宵も深けてきたという時間帯、遮光を目的としたカーテンから僅かに漏れている街灯が部屋に滲んでいる。
「うっ」
壁に体をぶつけながらトイレに駆け込み、ありったけをぶちまける。ヒリヒリする口端を拭い。ようやく重苦しい拘束具を外す。手首には痣がくっきりと残っており、手枷を外したというのに消えない罪がまだその身を犯してるみたいだった。
「違う……俺は……」
自然と手が刃物を求める。大刀は……本部だ。包丁もバターナイフもない。
「はぁ……はぁ……はぁ……」
本日も最悪の目覚めだ。仕方がないから、出勤の準備をする。嗚呼、今日はあのパン屋の営業時間に間に合いそうだ。
証明ID、寝癖、服装、万事完璧。
「灰色の朝だ」
まだ誰も居ないオフィスは残酷な程の落ち着きをくれる。きっと自分が居なくてもこの光景は変わらないと安心感がある。偶に訪れるこの孤独に慣れてしまっていた。
「……そろそろかな」
コツン、コツン、と高さがあるヒールの音が廊下に響く。
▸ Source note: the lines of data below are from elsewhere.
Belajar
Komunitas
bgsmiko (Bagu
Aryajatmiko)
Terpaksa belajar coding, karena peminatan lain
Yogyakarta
自分も装備の関係で踵の高い靴を履くが、彼女のはよりバランスを取るのが難しいピンヒールだ。普段から慣れているとはいえあのヒールで戦うのだから素直に感服する。
「おはようございます」
「おはようございます、薄乃隊員。……どうしていつも照明を付けないのですか?」
「はは、あれでも十分明るいですよ」
副課長と書いて真の課長、対ホロウ6課の大黒柱、保護者。その功績や人気から熱狂的なファンを持つ対ホロウ6課の中でも彼女は様々な呼び名がある。『対ホロウ特別行動部第六課』の副課長、
「あ、これあんぱんです」
「いつもありがとうございます。……薄乃隊員、顔色が優れませんが大丈夫ですか?」
「んー、いつも通りですよ副課長。悠真じゃあるまいし、病欠は要らないですよ」
ケラケラと軽く手を振ってはぐらかせば、眼鏡越しの視線が鋭くなった気がする。そんなことは気にせず、椅子をクルクルと回しながら朝の美味い珈琲を飲む。やはり珈琲は良い。香りは良いのに味は苦く、深くに潜む充足感が腹から鼻腔を刺激する。独りで飲むには珈琲に限る。
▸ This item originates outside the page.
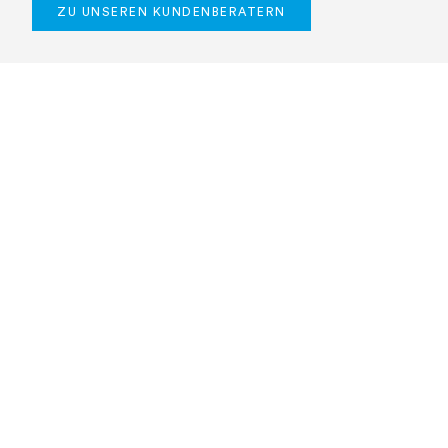
ZU UNSEREN KUNDENBERATERN
Kontakt für Slush-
「はあ、浅羽隊員にあなたの爪の垢を煎じて飲ませたいです」
「あっははは……。あいつは虚弱体質ですから、その判断は難しいですよねえ」
「逆に」
椅子を掴まれ、珈琲をあわや零しそうになる。眼前に迫る月城副課長の目は、絶対に虚偽は許さないと強く物語っていた。
「薄乃隊員……。やっぱり顔色が悪いですね」
「……ふふ、俺の肌は美白ですから。病気のように見えてもしょうがないですよ」
「私たちはそんなに頼りないですか?」
食い気味で言葉を重ねられ、気押される。此処の人達は皆が皆、人が良すぎる。手頃な言い訳一つ口ずさもうとして、月城さんの圧に言葉は口内に閉じ込められる。
「薄乃隊員……?」
違う……違うんだ、俺にそんな価値は無い……。あなたがそんなことをする必要なんてないんだ……。
「あの……」
嗚呼、寄り添わないでくれ……独りに……いや、独りは嫌だ! 誰か……誰も来ないで、近付かないで……傷付けたくない!
「命! 命っ!」
「…………ぁ」
重力に負けた黒と白が破砕音と共に複合されたコントラストになる。手から零れ落ちた珈琲カップが落ちたようだった。
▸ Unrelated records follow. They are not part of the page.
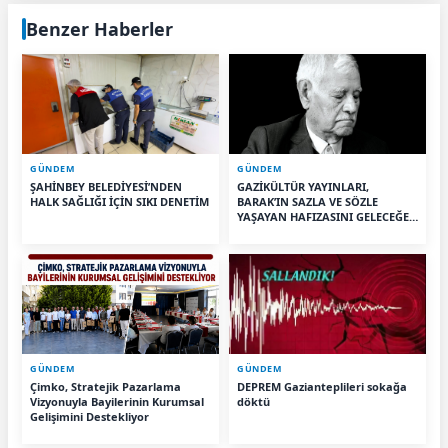
Benzer Haberler
GÜNDEM
GÜNDEM
ŞAHİNBEY BELEDİYESİ’NDEN
GAZİKÜLTÜR YAYINLARI,
HALK SAĞLIĞI İÇİN SIKI DENETİM
BARAK’IN SAZLA VE SÖZLE
YAŞAYAN HAFIZASINI GELECEĞE
TAŞIYOR
GÜNDEM
GÜNDEM
Çimko, Stratejik Pazarlama
DEPREM Gazianteplileri sokağa
Vizyonuyla Bayilerinin Kurumsal
döktü
Gelişimini Destekliyor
「あー、すみません副課長、急いで掃除しますんでこの話はまた今度に」
「……」
これに機を見たとばかりに破片を拾って珈琲を拭き取り、逃げるようにオフィスの外へ出てトイレに駆け込む。
「オヴェ……ヴ……」
対ホロウ6課に来てそれなりに経つ。大衆に祭り上げられるのも慣れてきた。だけど……
「
撹拌する罪と幼稚な心に苛まれている。日に日に腐敗する癌細胞が脳神経を侵食している気がする。こんな俺があの人達と並び立つ? 悪い冗談だ、何も面白くない。
「命……?」
「やあ、悠真。今日も遅刻かい? 君も懲りないなあ」
悠真越しに見えたトイレの鏡に映る蒼穹の瞳は濁りきっていた。はは、なんて面白い。
「今日は当直だろう? それまでに終わらせるもんは終わらせとけよ。まあ、俺も手伝うからさ」
「……あれ?」
気が付けば仮眠室で寝ていた。トイレで悠真と鉢合わせしてから記憶が無い。
「痛い」
起きようと体に力を入れるとズキズキと痛みを訴える。自主的か他者による行いか、どの道気絶していたことは確定だった。
「誰……」
誰か助けて、そう吐きそうになった口に篭手を突っ込む。このまま口と手のどちらかが壊れてしまいたい。しかし、生理的拒絶反応がそれを許さなかった。テラテラとした粘性の唾液に塗れた篭手は人の手というより、もはや化け物のそれに近い。
汚すわけにもいかず手拭いで拭き取り、スマホで現在時間を確認する。まだ手のつけていない仕事が多く残っているというのに、もういい時間だ。これは残業だなと乱れた制服を直していると、1枚の書き置きが目に入る。
『今日はもう帰って安静にしてくださいby柳』
オフィスは朝と同じで人気無く。大層な寝坊をかましたみたいな言い難い感情が胸を突き刺した。自分のデスクにあった書類は影も形も無く消えている。また悪いことしちゃったな。
「はは……」
もうそろそろ限界だし、折を見て辞表を出そうかな。